ABOUT THIS TASK. Quote the lines in the entries below word for word, starting with the line that contains "Zone 18T, 730782m Easting, 4712631m Northing." and ending with the line that contains "Fraiser's CRS Overview.</a>", both included.
= = = =
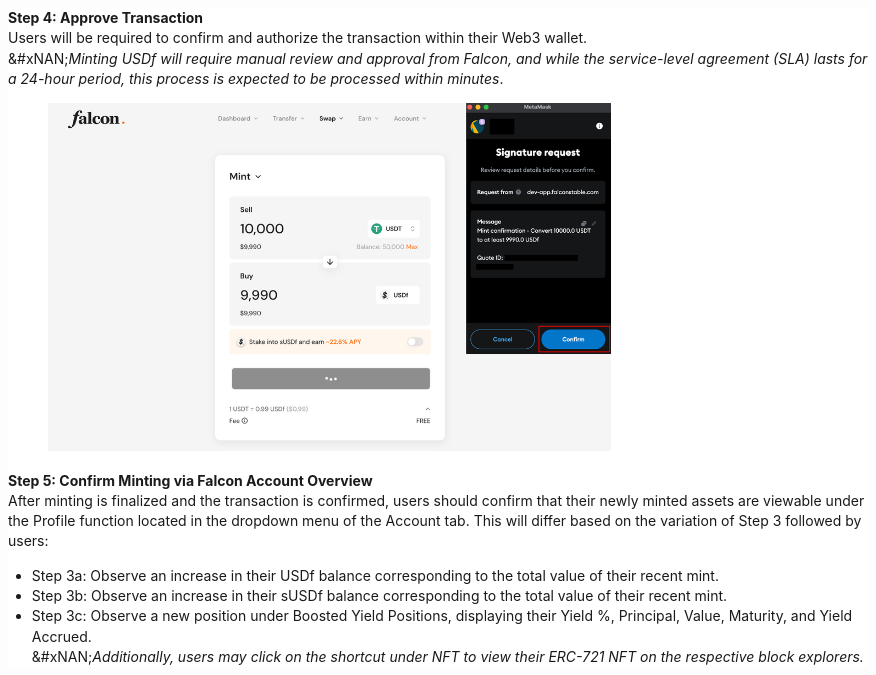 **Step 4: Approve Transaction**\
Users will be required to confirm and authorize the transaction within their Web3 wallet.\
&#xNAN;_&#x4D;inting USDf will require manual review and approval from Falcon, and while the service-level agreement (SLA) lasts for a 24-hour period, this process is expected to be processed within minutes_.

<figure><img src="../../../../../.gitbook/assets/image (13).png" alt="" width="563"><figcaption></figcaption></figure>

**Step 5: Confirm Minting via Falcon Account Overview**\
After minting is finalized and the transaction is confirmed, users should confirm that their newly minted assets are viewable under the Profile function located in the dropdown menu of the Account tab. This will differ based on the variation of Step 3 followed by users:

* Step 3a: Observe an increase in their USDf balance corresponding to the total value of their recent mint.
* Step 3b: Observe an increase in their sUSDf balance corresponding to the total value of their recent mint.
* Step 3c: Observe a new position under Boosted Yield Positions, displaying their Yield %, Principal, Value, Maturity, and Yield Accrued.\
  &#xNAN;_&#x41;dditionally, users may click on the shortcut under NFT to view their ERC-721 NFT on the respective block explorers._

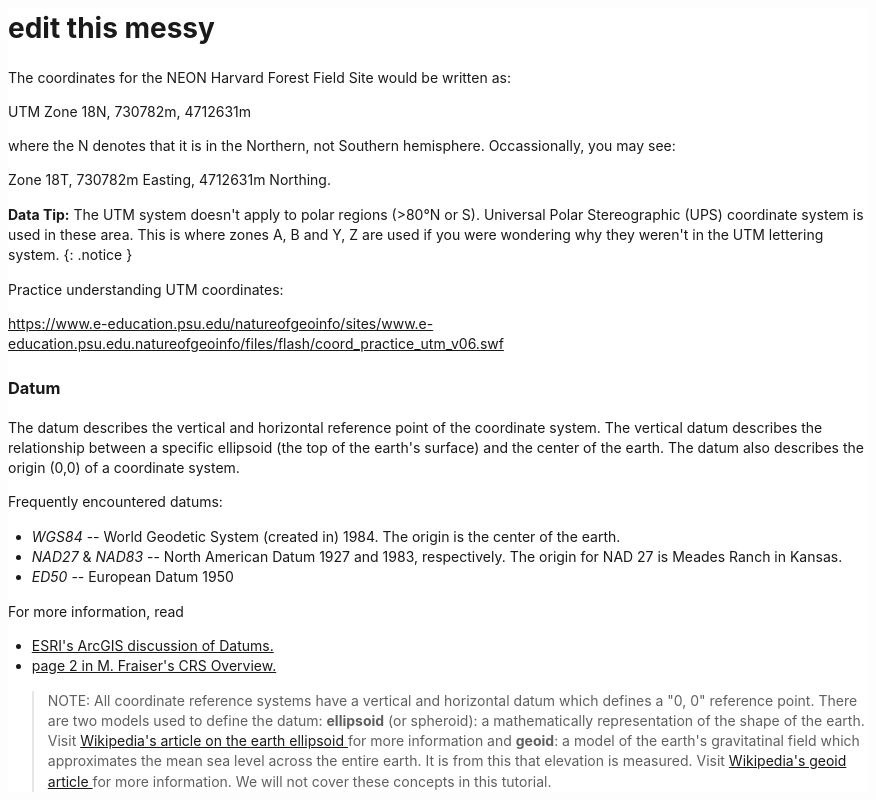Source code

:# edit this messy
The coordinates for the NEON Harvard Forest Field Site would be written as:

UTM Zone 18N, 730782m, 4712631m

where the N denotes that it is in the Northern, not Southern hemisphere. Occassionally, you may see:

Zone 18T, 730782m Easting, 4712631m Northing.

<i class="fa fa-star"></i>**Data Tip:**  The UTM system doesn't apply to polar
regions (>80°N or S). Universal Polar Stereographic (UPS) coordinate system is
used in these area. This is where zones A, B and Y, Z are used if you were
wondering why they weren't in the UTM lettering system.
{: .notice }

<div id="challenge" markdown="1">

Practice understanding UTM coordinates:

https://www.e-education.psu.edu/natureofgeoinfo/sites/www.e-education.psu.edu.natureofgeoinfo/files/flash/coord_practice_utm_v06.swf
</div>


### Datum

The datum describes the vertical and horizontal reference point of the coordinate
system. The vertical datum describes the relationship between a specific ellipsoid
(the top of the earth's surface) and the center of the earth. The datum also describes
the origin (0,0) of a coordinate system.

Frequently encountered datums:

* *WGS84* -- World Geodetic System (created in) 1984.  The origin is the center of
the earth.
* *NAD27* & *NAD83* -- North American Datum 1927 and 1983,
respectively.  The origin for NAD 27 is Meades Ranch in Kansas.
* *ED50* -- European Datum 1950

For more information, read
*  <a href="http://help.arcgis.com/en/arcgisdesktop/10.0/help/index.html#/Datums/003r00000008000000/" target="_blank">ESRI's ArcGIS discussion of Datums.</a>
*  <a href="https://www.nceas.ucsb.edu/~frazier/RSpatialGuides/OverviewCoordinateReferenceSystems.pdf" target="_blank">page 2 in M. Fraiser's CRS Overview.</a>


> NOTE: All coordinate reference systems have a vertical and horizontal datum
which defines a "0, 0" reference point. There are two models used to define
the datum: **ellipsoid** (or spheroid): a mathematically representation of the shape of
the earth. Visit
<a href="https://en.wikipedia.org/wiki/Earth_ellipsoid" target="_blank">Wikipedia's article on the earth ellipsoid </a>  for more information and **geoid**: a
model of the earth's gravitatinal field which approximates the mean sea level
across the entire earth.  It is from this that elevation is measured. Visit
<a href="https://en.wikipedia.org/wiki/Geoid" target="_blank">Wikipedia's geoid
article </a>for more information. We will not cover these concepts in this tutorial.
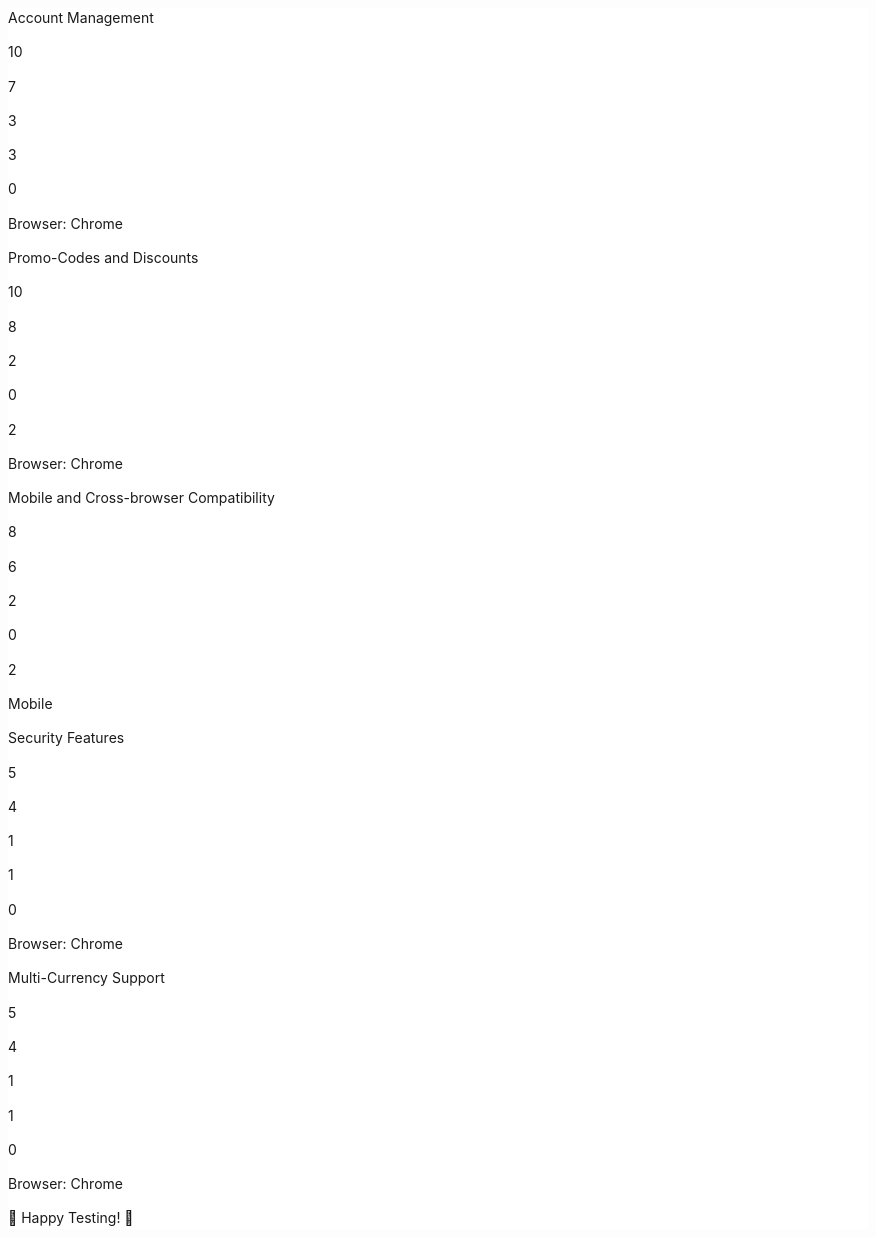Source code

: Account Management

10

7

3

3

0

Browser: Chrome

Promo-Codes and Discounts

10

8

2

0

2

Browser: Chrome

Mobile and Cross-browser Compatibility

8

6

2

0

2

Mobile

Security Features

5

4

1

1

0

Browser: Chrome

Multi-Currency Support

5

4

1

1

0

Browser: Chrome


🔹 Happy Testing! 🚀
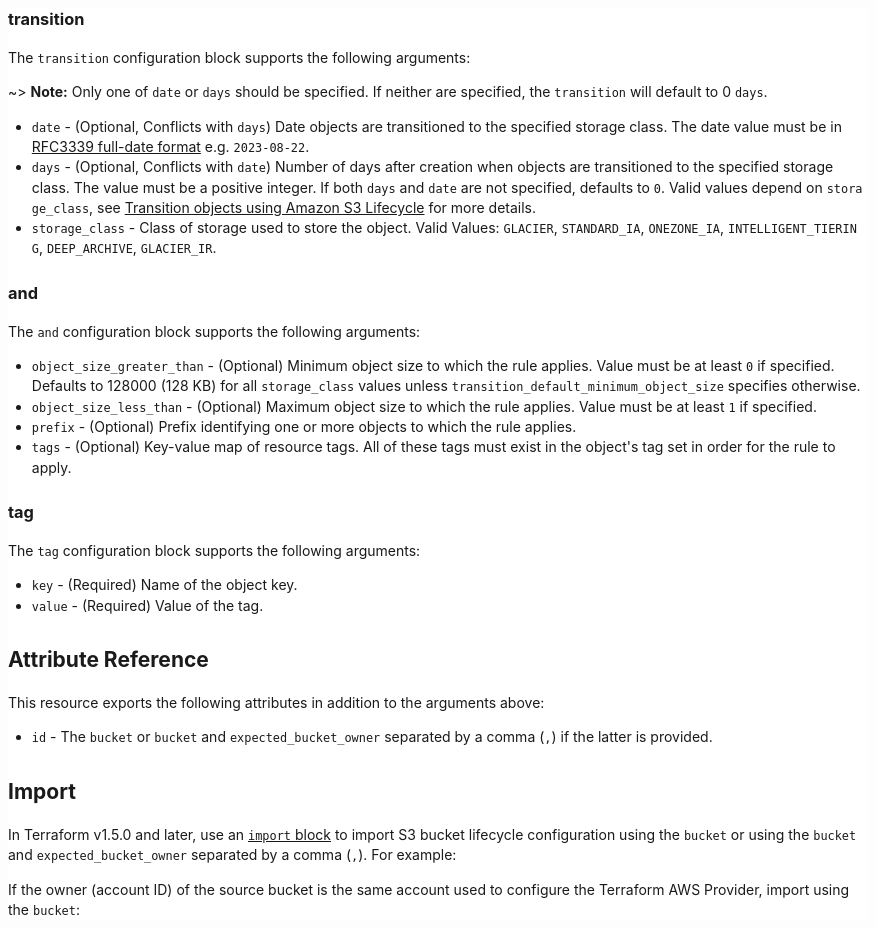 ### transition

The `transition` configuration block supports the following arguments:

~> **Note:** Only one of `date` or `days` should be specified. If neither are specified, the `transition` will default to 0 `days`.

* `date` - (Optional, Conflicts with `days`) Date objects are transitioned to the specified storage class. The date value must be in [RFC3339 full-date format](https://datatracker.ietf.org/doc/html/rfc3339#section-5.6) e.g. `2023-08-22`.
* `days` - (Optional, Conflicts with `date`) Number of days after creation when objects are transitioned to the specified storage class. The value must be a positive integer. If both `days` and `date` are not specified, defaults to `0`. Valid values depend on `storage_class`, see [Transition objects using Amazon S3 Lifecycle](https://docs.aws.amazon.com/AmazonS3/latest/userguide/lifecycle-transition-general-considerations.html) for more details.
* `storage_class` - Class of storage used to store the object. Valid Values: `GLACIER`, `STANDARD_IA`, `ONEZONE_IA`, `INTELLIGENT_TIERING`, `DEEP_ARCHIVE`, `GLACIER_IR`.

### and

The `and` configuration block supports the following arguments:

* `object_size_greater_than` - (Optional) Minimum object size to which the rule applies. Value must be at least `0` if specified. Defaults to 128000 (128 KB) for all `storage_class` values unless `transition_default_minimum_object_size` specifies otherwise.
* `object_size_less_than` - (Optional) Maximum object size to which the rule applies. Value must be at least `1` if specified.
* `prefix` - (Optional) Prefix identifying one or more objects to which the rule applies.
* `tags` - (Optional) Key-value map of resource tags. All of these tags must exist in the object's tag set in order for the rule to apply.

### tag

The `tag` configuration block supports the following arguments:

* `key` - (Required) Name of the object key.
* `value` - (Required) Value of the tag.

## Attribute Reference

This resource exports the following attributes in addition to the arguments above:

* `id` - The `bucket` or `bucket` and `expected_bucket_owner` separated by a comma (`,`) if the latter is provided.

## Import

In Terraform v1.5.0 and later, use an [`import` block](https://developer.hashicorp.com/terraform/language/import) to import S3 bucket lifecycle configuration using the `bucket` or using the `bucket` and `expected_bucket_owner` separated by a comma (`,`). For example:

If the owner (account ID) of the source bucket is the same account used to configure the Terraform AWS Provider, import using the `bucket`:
= = = =
ANSWER BELOW.
Zone 18T, 730782m Easting, 4712631m Northing.

<i class="fa fa-star"></i>**Data Tip:**  The UTM system doesn't apply to polar
regions (>80°N or S). Universal Polar Stereographic (UPS) coordinate system is
used in these area. This is where zones A, B and Y, Z are used if you were
wondering why they weren't in the UTM lettering system.
{: .notice }

<div id="challenge" markdown="1">

Practice understanding UTM coordinates:

https://www.e-education.psu.edu/natureofgeoinfo/sites/www.e-education.psu.edu.natureofgeoinfo/files/flash/coord_practice_utm_v06.swf
</div>


### Datum

The datum describes the vertical and horizontal reference point of the coordinate
system. The vertical datum describes the relationship between a specific ellipsoid
(the top of the earth's surface) and the center of the earth. The datum also describes
the origin (0,0) of a coordinate system.

Frequently encountered datums:

* *WGS84* -- World Geodetic System (created in) 1984.  The origin is the center of
the earth.
* *NAD27* & *NAD83* -- North American Datum 1927 and 1983,
respectively.  The origin for NAD 27 is Meades Ranch in Kansas.
* *ED50* -- European Datum 1950

For more information, read
*  <a href="http://help.arcgis.com/en/arcgisdesktop/10.0/help/index.html#/Datums/003r00000008000000/" target="_blank">ESRI's ArcGIS discussion of Datums.</a>
*  <a href="https://www.nceas.ucsb.edu/~frazier/RSpatialGuides/OverviewCoordinateReferenceSystems.pdf" target="_blank">page 2 in M. Fraiser's CRS Overview.</a>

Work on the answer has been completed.